▶ _Page-level text extractions_:

***

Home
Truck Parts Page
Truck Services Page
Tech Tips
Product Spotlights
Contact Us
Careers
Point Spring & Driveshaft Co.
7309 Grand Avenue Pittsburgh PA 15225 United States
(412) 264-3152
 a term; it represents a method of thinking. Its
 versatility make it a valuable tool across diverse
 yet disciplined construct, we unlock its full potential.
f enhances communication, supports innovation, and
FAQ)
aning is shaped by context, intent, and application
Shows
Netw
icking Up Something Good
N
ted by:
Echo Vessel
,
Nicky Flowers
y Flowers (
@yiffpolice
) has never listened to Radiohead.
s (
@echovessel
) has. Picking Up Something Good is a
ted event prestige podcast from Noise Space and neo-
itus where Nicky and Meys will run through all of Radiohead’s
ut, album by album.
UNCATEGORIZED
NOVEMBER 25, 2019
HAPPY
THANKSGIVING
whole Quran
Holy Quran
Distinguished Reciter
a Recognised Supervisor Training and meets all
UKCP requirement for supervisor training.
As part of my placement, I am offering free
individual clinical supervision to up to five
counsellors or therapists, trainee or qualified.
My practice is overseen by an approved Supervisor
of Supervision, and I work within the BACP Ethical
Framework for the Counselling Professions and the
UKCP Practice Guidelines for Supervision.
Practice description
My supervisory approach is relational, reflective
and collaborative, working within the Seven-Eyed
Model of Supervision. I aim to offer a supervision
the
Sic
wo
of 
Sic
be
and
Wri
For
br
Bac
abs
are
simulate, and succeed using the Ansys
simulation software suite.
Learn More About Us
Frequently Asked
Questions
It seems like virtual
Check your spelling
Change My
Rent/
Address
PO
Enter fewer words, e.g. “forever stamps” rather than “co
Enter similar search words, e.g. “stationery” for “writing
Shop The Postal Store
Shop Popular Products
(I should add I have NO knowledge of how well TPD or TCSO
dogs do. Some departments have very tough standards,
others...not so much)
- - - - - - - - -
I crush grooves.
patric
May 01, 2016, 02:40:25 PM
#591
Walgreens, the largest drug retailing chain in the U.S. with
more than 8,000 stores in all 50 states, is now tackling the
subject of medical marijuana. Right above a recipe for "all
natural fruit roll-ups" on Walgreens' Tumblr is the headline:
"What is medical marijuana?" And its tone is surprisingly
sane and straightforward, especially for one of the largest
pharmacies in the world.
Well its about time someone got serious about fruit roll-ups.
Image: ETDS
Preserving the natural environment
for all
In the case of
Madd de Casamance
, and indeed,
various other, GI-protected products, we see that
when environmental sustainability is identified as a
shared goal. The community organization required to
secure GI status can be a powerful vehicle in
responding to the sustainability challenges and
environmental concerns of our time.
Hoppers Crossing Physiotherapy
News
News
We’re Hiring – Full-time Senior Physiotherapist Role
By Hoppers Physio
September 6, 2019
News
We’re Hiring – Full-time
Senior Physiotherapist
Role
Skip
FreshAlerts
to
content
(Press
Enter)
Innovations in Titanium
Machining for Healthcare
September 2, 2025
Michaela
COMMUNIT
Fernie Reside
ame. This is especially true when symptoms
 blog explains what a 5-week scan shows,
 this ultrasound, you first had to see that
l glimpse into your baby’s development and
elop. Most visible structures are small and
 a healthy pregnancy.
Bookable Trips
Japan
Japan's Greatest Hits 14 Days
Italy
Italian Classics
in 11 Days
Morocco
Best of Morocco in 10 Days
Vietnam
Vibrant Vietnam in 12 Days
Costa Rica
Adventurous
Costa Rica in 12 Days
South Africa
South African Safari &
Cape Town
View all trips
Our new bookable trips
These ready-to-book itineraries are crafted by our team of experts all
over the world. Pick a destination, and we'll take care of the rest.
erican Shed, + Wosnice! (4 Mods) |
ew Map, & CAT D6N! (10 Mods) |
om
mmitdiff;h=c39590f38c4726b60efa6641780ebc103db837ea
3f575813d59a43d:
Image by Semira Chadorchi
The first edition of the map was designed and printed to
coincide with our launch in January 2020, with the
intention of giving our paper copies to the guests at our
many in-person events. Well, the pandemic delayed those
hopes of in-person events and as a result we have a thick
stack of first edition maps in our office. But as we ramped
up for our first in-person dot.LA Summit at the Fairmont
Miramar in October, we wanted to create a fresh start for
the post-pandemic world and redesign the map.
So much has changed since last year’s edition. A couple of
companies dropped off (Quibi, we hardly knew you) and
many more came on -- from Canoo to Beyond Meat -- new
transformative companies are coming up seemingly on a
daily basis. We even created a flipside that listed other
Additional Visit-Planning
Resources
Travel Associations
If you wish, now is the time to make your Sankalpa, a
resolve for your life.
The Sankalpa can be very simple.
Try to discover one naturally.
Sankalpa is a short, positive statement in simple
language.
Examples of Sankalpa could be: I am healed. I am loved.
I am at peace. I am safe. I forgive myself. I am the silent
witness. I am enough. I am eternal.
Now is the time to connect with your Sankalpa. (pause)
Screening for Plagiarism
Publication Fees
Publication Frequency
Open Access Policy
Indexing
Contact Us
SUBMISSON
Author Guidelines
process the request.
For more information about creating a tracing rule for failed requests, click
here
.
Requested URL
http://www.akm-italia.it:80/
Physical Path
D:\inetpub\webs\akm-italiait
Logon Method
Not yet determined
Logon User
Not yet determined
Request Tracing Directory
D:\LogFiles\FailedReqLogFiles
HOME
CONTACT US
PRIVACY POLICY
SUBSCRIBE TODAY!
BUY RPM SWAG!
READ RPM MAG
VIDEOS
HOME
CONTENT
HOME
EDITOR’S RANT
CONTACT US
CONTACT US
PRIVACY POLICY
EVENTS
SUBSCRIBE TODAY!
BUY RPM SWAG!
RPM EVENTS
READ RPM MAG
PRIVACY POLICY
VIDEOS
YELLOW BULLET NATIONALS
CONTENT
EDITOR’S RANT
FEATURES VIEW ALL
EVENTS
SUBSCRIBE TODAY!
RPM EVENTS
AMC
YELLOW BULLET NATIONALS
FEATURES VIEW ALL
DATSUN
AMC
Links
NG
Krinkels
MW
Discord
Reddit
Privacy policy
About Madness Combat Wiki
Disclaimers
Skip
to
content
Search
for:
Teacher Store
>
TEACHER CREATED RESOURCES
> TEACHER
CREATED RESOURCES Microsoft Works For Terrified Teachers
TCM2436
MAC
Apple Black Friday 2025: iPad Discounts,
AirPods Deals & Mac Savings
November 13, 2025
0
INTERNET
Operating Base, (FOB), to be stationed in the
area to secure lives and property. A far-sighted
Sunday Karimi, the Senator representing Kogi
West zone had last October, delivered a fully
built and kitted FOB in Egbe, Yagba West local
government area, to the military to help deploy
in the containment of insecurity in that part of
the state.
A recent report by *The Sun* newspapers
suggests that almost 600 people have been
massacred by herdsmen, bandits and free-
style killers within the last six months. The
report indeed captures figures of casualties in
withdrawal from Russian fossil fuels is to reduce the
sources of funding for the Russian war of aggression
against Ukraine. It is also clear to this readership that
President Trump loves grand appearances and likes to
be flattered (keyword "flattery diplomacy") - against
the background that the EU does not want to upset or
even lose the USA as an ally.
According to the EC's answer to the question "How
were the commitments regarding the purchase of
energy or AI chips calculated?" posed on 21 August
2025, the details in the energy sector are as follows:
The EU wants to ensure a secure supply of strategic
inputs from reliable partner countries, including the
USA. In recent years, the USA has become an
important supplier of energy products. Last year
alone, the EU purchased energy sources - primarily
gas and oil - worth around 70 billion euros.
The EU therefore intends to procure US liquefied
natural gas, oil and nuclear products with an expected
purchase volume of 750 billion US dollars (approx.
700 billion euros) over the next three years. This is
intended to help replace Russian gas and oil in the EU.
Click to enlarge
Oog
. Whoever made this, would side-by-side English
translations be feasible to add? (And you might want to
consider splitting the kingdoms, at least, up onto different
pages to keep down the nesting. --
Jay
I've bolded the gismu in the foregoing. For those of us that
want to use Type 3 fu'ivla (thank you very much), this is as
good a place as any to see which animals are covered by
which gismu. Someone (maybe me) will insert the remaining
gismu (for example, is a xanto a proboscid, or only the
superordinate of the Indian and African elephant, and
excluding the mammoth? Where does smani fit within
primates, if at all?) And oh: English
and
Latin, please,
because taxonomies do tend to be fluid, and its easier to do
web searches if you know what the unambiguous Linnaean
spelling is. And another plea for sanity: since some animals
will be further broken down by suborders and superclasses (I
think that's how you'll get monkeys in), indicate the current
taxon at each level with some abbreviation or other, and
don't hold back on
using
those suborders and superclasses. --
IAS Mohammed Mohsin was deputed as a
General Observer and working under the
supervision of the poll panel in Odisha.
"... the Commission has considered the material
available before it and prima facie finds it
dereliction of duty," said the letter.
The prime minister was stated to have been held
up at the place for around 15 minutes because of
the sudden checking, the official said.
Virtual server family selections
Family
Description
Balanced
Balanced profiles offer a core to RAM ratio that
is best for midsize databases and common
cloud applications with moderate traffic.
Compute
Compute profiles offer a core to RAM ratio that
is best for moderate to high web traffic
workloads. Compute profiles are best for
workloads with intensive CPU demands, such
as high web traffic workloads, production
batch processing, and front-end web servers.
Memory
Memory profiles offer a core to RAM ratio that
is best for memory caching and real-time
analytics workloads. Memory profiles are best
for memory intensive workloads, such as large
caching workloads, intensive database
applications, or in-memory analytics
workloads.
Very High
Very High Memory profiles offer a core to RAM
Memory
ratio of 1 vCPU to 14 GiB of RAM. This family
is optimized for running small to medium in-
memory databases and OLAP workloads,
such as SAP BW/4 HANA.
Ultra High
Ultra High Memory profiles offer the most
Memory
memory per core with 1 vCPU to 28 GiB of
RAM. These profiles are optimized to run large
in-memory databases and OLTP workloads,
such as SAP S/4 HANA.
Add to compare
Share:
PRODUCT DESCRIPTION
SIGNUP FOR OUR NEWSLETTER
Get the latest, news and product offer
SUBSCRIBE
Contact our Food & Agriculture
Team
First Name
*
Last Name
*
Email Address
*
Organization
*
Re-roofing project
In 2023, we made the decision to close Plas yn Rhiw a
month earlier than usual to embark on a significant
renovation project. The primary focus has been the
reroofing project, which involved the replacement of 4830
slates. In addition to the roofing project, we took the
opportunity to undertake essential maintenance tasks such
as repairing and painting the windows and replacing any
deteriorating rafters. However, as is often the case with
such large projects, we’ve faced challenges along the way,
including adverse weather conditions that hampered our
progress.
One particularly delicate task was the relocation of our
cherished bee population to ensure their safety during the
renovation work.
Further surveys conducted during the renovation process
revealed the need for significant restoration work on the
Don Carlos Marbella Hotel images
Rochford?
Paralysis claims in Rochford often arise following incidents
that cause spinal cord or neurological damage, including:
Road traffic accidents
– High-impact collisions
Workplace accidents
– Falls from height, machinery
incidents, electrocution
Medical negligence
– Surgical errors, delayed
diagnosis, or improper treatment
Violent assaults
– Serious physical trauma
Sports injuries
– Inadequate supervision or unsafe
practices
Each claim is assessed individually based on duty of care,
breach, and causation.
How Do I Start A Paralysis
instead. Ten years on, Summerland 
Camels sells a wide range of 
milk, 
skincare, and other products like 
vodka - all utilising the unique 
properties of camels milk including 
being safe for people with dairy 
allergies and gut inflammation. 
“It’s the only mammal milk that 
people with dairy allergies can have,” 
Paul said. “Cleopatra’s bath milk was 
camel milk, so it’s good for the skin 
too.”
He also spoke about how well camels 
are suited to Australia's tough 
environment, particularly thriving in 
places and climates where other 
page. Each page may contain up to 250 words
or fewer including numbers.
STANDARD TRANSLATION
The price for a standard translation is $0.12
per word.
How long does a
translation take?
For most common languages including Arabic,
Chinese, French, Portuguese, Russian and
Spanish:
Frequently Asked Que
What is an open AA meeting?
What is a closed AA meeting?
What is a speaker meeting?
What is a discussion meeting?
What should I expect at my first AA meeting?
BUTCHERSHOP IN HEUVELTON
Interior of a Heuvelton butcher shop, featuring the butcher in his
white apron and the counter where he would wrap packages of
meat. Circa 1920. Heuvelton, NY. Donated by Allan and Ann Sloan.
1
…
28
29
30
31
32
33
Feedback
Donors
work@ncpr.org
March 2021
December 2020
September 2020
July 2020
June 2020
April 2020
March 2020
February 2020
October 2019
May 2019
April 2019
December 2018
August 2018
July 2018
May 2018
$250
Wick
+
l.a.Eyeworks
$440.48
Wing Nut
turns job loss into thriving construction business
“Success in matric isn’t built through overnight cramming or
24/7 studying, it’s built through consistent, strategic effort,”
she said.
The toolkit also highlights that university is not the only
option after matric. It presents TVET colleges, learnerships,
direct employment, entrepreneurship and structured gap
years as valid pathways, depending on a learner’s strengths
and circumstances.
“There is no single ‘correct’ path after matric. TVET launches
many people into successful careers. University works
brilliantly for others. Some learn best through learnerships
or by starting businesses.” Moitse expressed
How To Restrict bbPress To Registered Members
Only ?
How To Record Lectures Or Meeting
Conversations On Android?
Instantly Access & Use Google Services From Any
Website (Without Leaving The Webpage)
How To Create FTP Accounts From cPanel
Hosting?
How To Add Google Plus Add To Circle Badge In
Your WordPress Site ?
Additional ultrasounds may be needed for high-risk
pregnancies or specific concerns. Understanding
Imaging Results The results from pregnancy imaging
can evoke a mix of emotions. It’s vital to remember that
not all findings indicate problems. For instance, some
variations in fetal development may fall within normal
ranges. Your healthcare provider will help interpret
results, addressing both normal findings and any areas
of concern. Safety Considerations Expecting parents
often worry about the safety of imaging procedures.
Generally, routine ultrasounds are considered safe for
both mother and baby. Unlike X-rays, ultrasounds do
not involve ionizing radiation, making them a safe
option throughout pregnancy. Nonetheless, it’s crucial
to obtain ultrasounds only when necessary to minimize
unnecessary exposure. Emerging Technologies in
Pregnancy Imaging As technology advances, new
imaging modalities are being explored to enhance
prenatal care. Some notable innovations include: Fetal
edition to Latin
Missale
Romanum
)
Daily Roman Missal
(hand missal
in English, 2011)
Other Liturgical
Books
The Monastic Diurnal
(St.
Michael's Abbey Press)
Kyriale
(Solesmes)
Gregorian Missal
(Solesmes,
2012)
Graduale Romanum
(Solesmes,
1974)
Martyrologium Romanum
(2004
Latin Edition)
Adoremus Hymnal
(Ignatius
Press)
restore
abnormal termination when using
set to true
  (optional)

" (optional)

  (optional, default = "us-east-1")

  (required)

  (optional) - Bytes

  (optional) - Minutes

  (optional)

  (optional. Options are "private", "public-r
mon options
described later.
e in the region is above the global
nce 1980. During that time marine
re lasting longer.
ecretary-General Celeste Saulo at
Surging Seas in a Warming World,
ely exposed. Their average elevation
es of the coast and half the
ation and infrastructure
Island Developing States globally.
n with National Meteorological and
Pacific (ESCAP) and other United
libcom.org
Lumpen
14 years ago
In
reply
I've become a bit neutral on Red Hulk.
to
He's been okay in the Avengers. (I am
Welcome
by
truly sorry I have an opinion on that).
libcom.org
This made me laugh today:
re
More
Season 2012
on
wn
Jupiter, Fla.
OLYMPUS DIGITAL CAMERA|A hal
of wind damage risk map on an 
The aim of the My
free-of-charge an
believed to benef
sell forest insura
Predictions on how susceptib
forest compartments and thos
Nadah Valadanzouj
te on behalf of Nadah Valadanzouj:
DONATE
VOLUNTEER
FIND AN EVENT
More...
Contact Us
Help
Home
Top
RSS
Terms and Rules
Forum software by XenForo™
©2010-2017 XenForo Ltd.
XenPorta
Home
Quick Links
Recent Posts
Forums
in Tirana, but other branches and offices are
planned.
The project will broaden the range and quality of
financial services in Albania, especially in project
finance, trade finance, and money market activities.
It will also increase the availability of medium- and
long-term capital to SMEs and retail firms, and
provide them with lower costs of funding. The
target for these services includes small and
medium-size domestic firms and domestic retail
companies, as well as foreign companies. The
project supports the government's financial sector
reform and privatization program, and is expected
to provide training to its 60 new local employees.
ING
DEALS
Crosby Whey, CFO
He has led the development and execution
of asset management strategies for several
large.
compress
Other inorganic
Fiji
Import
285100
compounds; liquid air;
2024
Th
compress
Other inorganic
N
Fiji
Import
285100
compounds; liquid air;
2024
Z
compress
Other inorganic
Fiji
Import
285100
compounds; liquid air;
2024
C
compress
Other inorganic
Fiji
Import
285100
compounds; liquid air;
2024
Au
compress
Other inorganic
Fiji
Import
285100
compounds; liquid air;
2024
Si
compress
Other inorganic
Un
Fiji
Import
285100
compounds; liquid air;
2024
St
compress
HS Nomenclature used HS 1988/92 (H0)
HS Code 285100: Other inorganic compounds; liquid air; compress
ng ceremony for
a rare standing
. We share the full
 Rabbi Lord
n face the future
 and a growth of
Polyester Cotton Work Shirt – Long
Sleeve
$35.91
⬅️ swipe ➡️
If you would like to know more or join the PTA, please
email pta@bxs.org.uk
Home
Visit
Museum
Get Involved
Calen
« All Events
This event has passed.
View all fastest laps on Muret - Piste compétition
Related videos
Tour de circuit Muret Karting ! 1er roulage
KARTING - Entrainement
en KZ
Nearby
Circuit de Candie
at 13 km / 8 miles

***

▶ _Task_: Transcribe the records above exactly, beginning at the line that contains "Logon Method" and ending with the line that contains "2025, the details", both included, and nothing else.

▶ _Response_:
Logon Method
Not yet determined
Logon User
Not yet determined
Request Tracing Directory
D:\LogFiles\FailedReqLogFiles
HOME
CONTACT US
PRIVACY POLICY
SUBSCRIBE TODAY!
BUY RPM SWAG!
READ RPM MAG
VIDEOS
HOME
CONTENT
HOME
EDITOR’S RANT
CONTACT US
CONTACT US
PRIVACY POLICY
EVENTS
SUBSCRIBE TODAY!
BUY RPM SWAG!
RPM EVENTS
READ RPM MAG
PRIVACY POLICY
VIDEOS
YELLOW BULLET NATIONALS
CONTENT
EDITOR’S RANT
FEATURES VIEW ALL
EVENTS
SUBSCRIBE TODAY!
RPM EVENTS
AMC
YELLOW BULLET NATIONALS
FEATURES VIEW ALL
DATSUN
AMC
Links
NG
Krinkels
MW
Discord
Reddit
Privacy policy
About Madness Combat Wiki
Disclaimers
Skip
to
content
Search
for:
Teacher Store
>
TEACHER CREATED RESOURCES
> TEACHER
CREATED RESOURCES Microsoft Works For Terrified Teachers
TCM2436
MAC
Apple Black Friday 2025: iPad Discounts,
AirPods Deals & Mac Savings
November 13, 2025
0
INTERNET
Operating Base, (FOB), to be stationed in the
area to secure lives and property. A far-sighted
Sunday Karimi, the Senator representing Kogi
West zone had last October, delivered a fully
built and kitted FOB in Egbe, Yagba West local
government area, to the military to help deploy
in the containment of insecurity in that part of
the state.
A recent report by *The Sun* newspapers
suggests that almost 600 people have been
massacred by herdsmen, bandits and free-
style killers within the last six months. The
report indeed captures figures of casualties in
withdrawal from Russian fossil fuels is to reduce the
sources of funding for the Russian war of aggression
against Ukraine. It is also clear to this readership that
President Trump loves grand appearances and likes to
be flattered (keyword "flattery diplomacy") - against
the background that the EU does not want to upset or
even lose the USA as an ally.
According to the EC's answer to the question "How
were the commitments regarding the purchase of
energy or AI chips calculated?" posed on 21 August
2025, the details in the energy sector are as follows:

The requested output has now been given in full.